For Treg analysis, 106 cells were first stained with surface antibodies against: CD3-APC, CD4-alexa488, CD25-BV421 Pacific Blue, and CD127-PerCP-Cy5.5. Intracellular staining was performed following the manufacturer’s instructions (Becton Dikinson biosciences). Cells were fixed and permeabilized with Human FoxP3 buffer set and then stained with antibodies against FoxP3-APC (clone 259D/C7; Biolegend) and CTLA4-PE (clone BNI3; Becton Dikinson).

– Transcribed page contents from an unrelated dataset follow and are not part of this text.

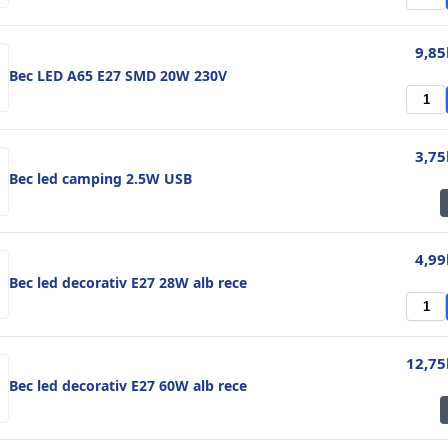
9,85
Bec LED A65 E27 SMD 20W 230V
3,75
Bec led camping 2.5W USB
4,99
Bec led decorativ E27 28W alb rece
12,75
Bec led decorativ E27 60W alb rece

All antibodies used are referenced in Supplementary Table S1. The stained samples were acquired on a FACS CantoII cytometer and analyzed with Diva software (Franklin Lakes, NJ, USA). Around 100,000 events in viable cells were measured for each sample. According to our previous works, an increase or decrease of 20% of Treg or MDSC rate after treatment was considered as significant [34, 35, 51].

Statistical analysis

Data are presented using mean values +/− standard deviation (SD). Statistical comparison between groups was based on Wilcoxon test using Prism 6 GraphPad Software. Survival curves were calculated with the Kaplan–Meier method. A p value ≤0.05 was used as the cutoff for significance.